For the Hachette Group, BAME employees tend to be spread among the lower-middle and upper-middle pay scales, indicative, Hachette said, of roles such as those found in IT and finance departments. In the upper pay quartile 7% of staff are BAME, and there are no members of the Hachette UK board from a BAME background. Falling short of the top pay levels explains why the mean pay gap shows a 10% deficit in favour of white employees—skewed by a number of very high earners.
It is a few years since I argued that after almost 15 years of hand-wringing over this issue, publishers might be ready for meaningful change. Hachette’s report won’t persuade the cynics who will turn to BookTrust’s statistics that show the number of authors/illustrators of colour publishing children’s books has actually declined since 2015.

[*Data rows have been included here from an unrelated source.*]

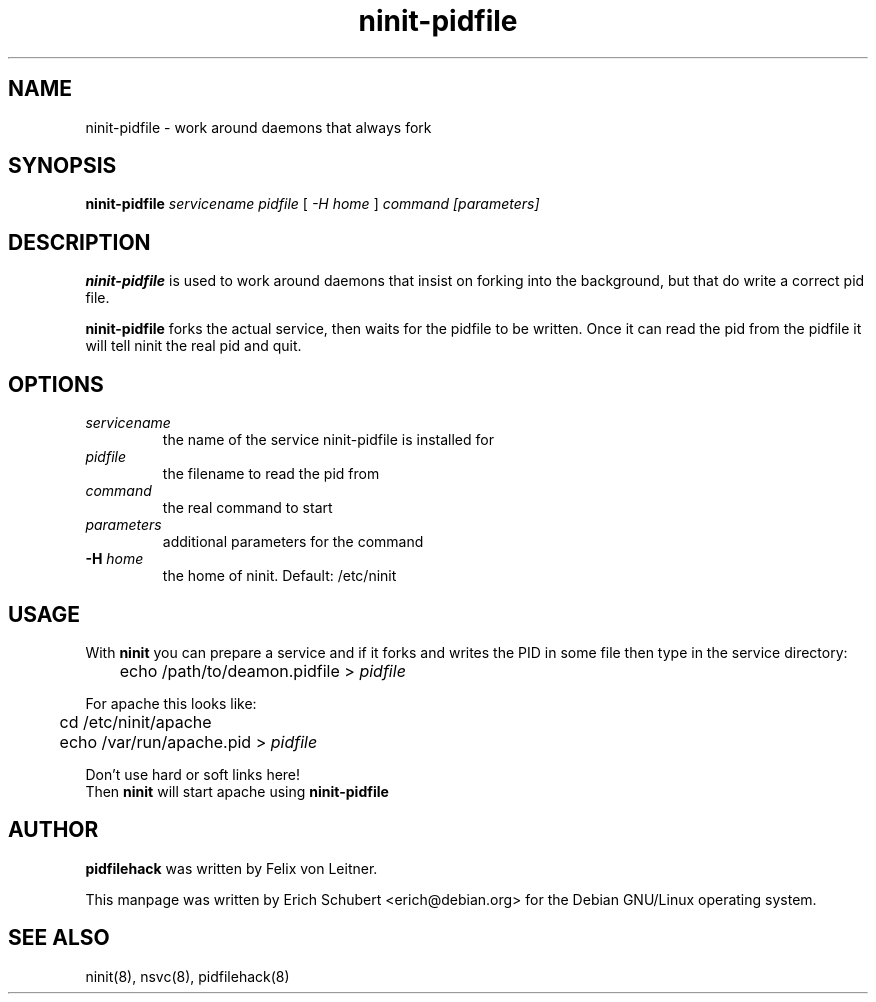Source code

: .TH ninit\-pidfile 8 "Dec 28, 2009"
.SH NAME
ninit\-pidfile \- work around daemons that always fork
.SH SYNOPSIS
.B ninit\-pidfile
.I servicename
.I pidfile
[
.I -H home
]
.I command
.I [parameters]

.SH DESCRIPTION
.B ninit\-pidfile
is used to work around daemons that insist on forking into the background,
but that do write a correct pid file.

.B ninit\-pidfile 
forks the actual service, then waits for the pidfile to
be written. Once it can read the pid from the pidfile it will tell
ninit the real pid and quit.

.SH OPTIONS
.TP
.I servicename
the name of the service
ninit\-pidfile is installed for
.TP
.I pidfile
the filename to read the pid from
.TP
.I command
the real command to start
.TP
.I parameters
additional parameters for the command
.TP
.B \-H \fIhome\fR
.br
the home of ninit.  Default: /etc/ninit

.SH USAGE
With
.B ninit 
you can prepare a service and if it forks and writes
the PID in some file then type in the service directory:

	echo /path/to/deamon.pidfile > 
.I pidfile

For apache this looks like:

	cd /etc/ninit/apache
.br
	echo /var/run/apache.pid > 
.I pidfile

Don't use hard or soft links here!  
.br
Then 
.B ninit 
will start apache using 
.B ninit\-pidfile

.SH AUTHOR
.B pidfilehack
was written 
by Felix von Leitner.

This manpage was written by Erich Schubert <erich@debian.org>
for the Debian GNU/Linux operating system.

.SH "SEE ALSO"
ninit(8), nsvc(8), pidfilehack(8)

What’s important though is what happens next. Hachette aims to recruit more broadly (including at least one BAME candidate on interview shortlists) and for editorial roles. It will also establish a “mirror board” that could serve as a runway onto the main board for BAME staff with high potential. BookTrust is aiming to increase the proportion of creators of colour through its “Represents” project.
Hachette is not the only publisher with a raft of well-meaning initiatives aimed at resolving an industry-wide problem. Its diversity and inclusion manager Saskia Bewley says it is acting out of a “moral and cultural imperative”. In taking a lead, the group is hoping the pack follows, but it is also detaching itself from the rest, and setting itself up as the “publisher of choice for everyone”.
In the week when Trapeze title Queenie, by Candice Carty-Williams, débuted in the second spot in the Original Fiction chart, that point is emphatically well made— publishing inclusively works.